#### Texte de la page:
********
La sélection peut aussi améliorer la lactation. En analysant l’origine de ses chèvres, Cathy Berthet s’est rendue compte que son troupeau de 50 chèvres avait deux lignées principales, dont l’une avait des qualités laitières nettement moindres. « On a donc travaillé sur l’amélioration génétique en étant particulièrement vigilant à l’origine de nos boucs. C’est difficile de trouver des boucs non chamoisés. La meilleure année, nous avons produit 750 kg de lait par chèvre, sachant que nous sommes à 650 mètres et que le troupeau ne monte pas dans les alpages. »

Une chèvre montagnarde

La situation est tout à fait différente chez Samuel Silvin, éleveur de 200 chèvres à Peisey-Nancroix : « J’ai commencé avec un troupeau mélangé de 22 chèvres, et j’ai progressivement remplacé les alpines chamoisées par des savoyardes plus robustes. Même si elles produisaient plus de lait, les alpines étaient moins résistantes aux conditions d’alpage et j’étais obligé de les rentrer le soir. Aujourd’hui, mes chèvres dorment dehors de fin mai à octobre, entre 1300 à 2000 mètres d’altitude. Bien sûr, elles ne font que 450 litres de lait en moyenne, mais elles sont nourries intégralement à l’herbe six mois de l’année, sans aucun complément. Elles valorisent parfaitement les ressources de nos alpages. J’utilise des souches de plus de dix ans et je conserve les cornes pour qu’elles soient encore plus résistantes. Si je devais m’installer aujourd’hui, je prendrais exclusivement des chèvres des Savoie », témoigne-t-il.
********
#### Jeu de données:
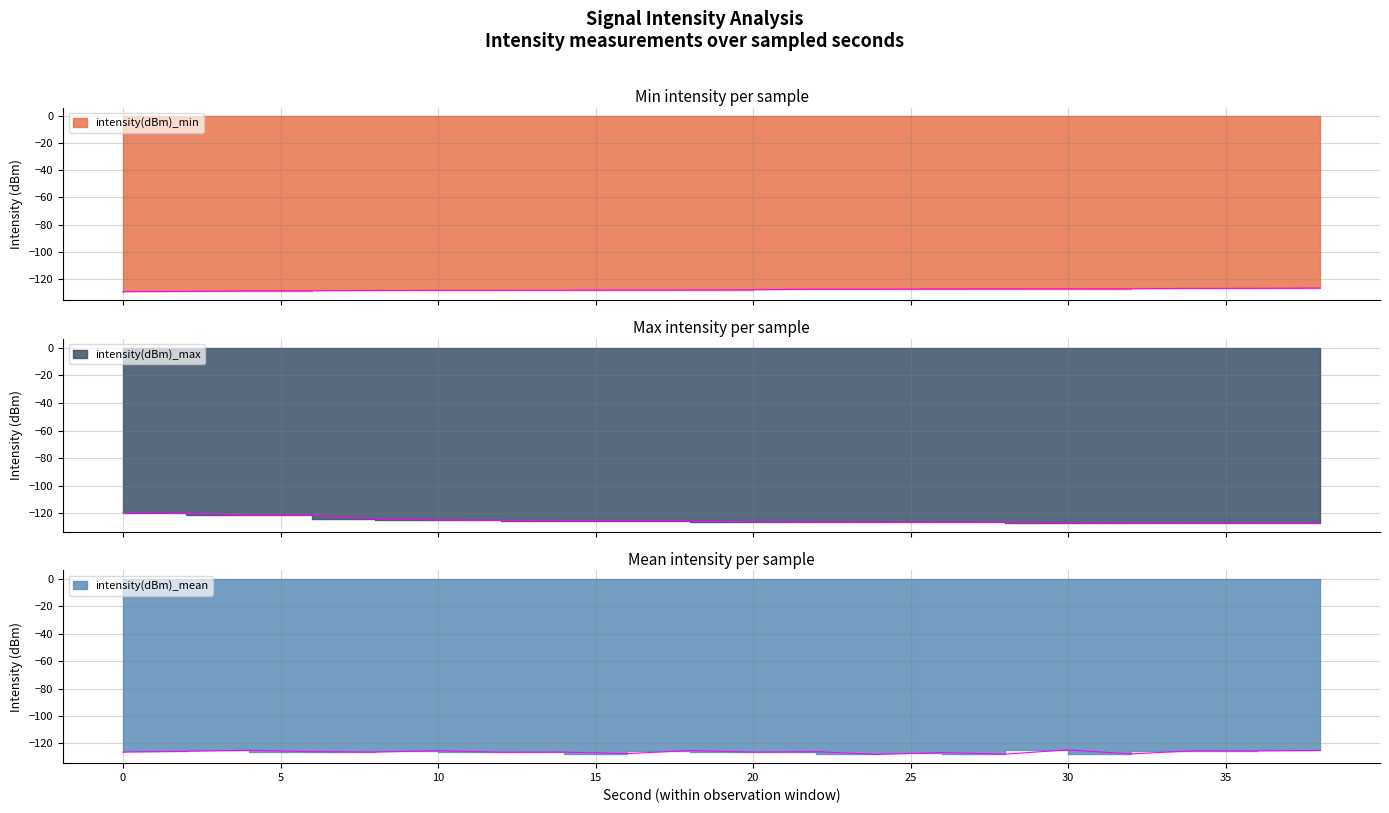

Rank the series by their average value, from lowest to highest.

intensity(dBm)_min, intensity(dBm)_mean, intensity(dBm)_max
********
#### Activités:
A: Traduisez en anglais cette phrase du texte sur l'élevage des chèvres : « Elles valorisent parfaitement les ressources de nos alpages. »
B: Rédigez la suite du texte sur l'élevage des chèvres, en reprenant après sa dernière phrase.
Le matériel n'est pas nécessaire ici.

#### Corrigé des exercices:
A: They make perfect use of the resources of our mountain pastures.

B:
Fiabilité des origines : encore un effort…

Pour reconnaitre officiellement la race chèvre des Savoie, l’Institut de l’Elevage demande une plus grande fiabilité sur les origines. Cela demande aux éleveurs un travail administratif supplémentaire (l’association propose son aide) mais récompensé : « La reconnaissance de la race permettrait aux éleveurs de prétendre aux aides de la PAC destinées aux races à faibles effectifs. Mais avant tout, l’enjeu est de défendre ce patrimoine savoyard », conclut Florian Kieny.  

En avril 2016, la filière caprine de Savoie organisera à Faverges (Haute-Savoie) la manifestation biennale « le printemps des chèvres ». Elle réunit plusieurs races à faibles effectifs. L’occasion, peut-être, de célébrer enfin la bonne nouvelle

 

En savoir plus : http://www.association-chevre-savoie.fr (site de l’association de sauvegarde de la chèvre des Savoie) ; http://www.elevage-poisy.org (site de la pépinière).

 

Ci-dessous, la pépinière du centre d’élevage de Poisy dynamise l’élevage de chèvres des Savoie. Elle accueille actuellement des chevrettes âgées de plus de huit mois.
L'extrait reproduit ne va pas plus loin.